California’s Affordable Care Act health insurance exchange marketplace is the first in the nation to enact a payment cap policy for expensive specialty drugs.
Set to take effect in 2016, the rules “strike a balance between ensuring Covered California consumers can afford the medication they need to treat chronic and life-threatening conditions while keeping premiums affordable for all,” the state agency’s executive director said in a press release.
According to a recent report from pharmacy benefits manager Express Scripts, more than 500,000 patients in the United States had treatment costs exceeding $50,000 last year.

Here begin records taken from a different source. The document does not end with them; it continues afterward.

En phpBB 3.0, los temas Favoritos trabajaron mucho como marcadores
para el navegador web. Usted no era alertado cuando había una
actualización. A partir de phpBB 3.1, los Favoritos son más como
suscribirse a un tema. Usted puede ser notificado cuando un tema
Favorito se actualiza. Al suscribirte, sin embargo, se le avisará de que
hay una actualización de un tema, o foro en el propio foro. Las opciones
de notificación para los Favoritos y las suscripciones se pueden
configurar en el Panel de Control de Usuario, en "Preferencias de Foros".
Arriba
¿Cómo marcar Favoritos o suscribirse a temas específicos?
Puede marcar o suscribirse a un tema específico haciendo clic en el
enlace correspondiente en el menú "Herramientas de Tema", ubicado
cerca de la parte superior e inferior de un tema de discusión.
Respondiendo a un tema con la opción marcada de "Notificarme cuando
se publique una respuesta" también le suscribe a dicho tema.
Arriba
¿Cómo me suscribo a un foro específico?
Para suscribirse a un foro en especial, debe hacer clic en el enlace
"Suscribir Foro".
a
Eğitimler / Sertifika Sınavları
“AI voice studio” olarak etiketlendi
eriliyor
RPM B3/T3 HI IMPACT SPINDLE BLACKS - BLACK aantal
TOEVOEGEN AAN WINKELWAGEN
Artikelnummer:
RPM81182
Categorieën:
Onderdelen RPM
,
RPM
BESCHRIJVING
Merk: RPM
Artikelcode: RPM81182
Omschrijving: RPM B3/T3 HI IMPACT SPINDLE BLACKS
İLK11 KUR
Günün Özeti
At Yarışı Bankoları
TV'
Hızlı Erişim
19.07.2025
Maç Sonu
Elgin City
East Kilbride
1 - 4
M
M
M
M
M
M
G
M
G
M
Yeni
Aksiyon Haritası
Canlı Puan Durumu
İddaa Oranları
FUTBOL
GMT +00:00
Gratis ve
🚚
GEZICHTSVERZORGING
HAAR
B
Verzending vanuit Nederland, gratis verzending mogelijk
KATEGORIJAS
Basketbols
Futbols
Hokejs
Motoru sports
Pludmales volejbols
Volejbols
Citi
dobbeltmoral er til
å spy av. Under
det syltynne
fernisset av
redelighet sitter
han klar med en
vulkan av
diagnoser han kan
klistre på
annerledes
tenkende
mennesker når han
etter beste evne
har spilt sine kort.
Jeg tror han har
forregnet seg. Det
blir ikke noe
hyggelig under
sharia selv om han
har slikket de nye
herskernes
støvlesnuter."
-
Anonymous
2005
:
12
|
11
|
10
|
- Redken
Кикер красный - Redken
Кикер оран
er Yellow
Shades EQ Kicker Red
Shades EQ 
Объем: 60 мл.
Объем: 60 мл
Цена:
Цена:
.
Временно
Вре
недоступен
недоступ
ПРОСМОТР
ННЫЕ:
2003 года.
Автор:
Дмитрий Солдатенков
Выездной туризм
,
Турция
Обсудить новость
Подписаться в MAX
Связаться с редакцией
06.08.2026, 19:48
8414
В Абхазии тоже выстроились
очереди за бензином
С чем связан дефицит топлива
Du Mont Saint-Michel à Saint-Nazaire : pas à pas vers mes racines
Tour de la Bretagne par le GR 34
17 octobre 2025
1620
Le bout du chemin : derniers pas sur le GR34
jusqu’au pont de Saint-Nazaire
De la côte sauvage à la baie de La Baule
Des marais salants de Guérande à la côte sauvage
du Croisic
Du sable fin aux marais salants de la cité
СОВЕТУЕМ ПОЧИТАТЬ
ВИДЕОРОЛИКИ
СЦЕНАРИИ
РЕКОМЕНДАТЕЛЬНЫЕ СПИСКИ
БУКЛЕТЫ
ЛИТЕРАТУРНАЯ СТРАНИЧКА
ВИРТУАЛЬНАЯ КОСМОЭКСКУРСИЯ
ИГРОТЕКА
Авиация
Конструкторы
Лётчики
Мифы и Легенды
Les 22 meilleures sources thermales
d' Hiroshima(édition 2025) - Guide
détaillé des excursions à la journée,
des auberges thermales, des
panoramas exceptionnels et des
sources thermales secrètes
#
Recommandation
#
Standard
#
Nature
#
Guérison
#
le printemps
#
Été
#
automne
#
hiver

Starting in 2016, those enrolled in Covered California’s bronze plans will pay a maximum of $500 per prescription, per month. The silver and platinum plans will have stricter caps of $150 or $250.
These caps will only apply to Californians who buy coverage on the individual market, though a proposed bill in the state legislature would extend the protection to those with employer-based plans.
New hepatitis C virus (HCV) treatments have been at the center of the drug payment controversy. Sovaldi (sofosbuvir) costs $80,000 for 12 weeks of treatment, while Harvoni (sofosbuvir/ledipasavir) costs $1130 per daily tablet for 12 weeks in HCV genotype 1 patients or 24 weeks in HCV genotype 1 patients with cirrhosis.
After calculating that these drugs alone would cost California more than $200 million in the next fiscal year, state Governor Jerry Brown established a task force to address the issue earlier this year.
“While Covered California is doing its part…a broader solution is needed to curtail the explosion in specialty drug costs so that consumers get the care they need without driving up insurance costs so much that consumers can no longer afford coverage,” the agency stated.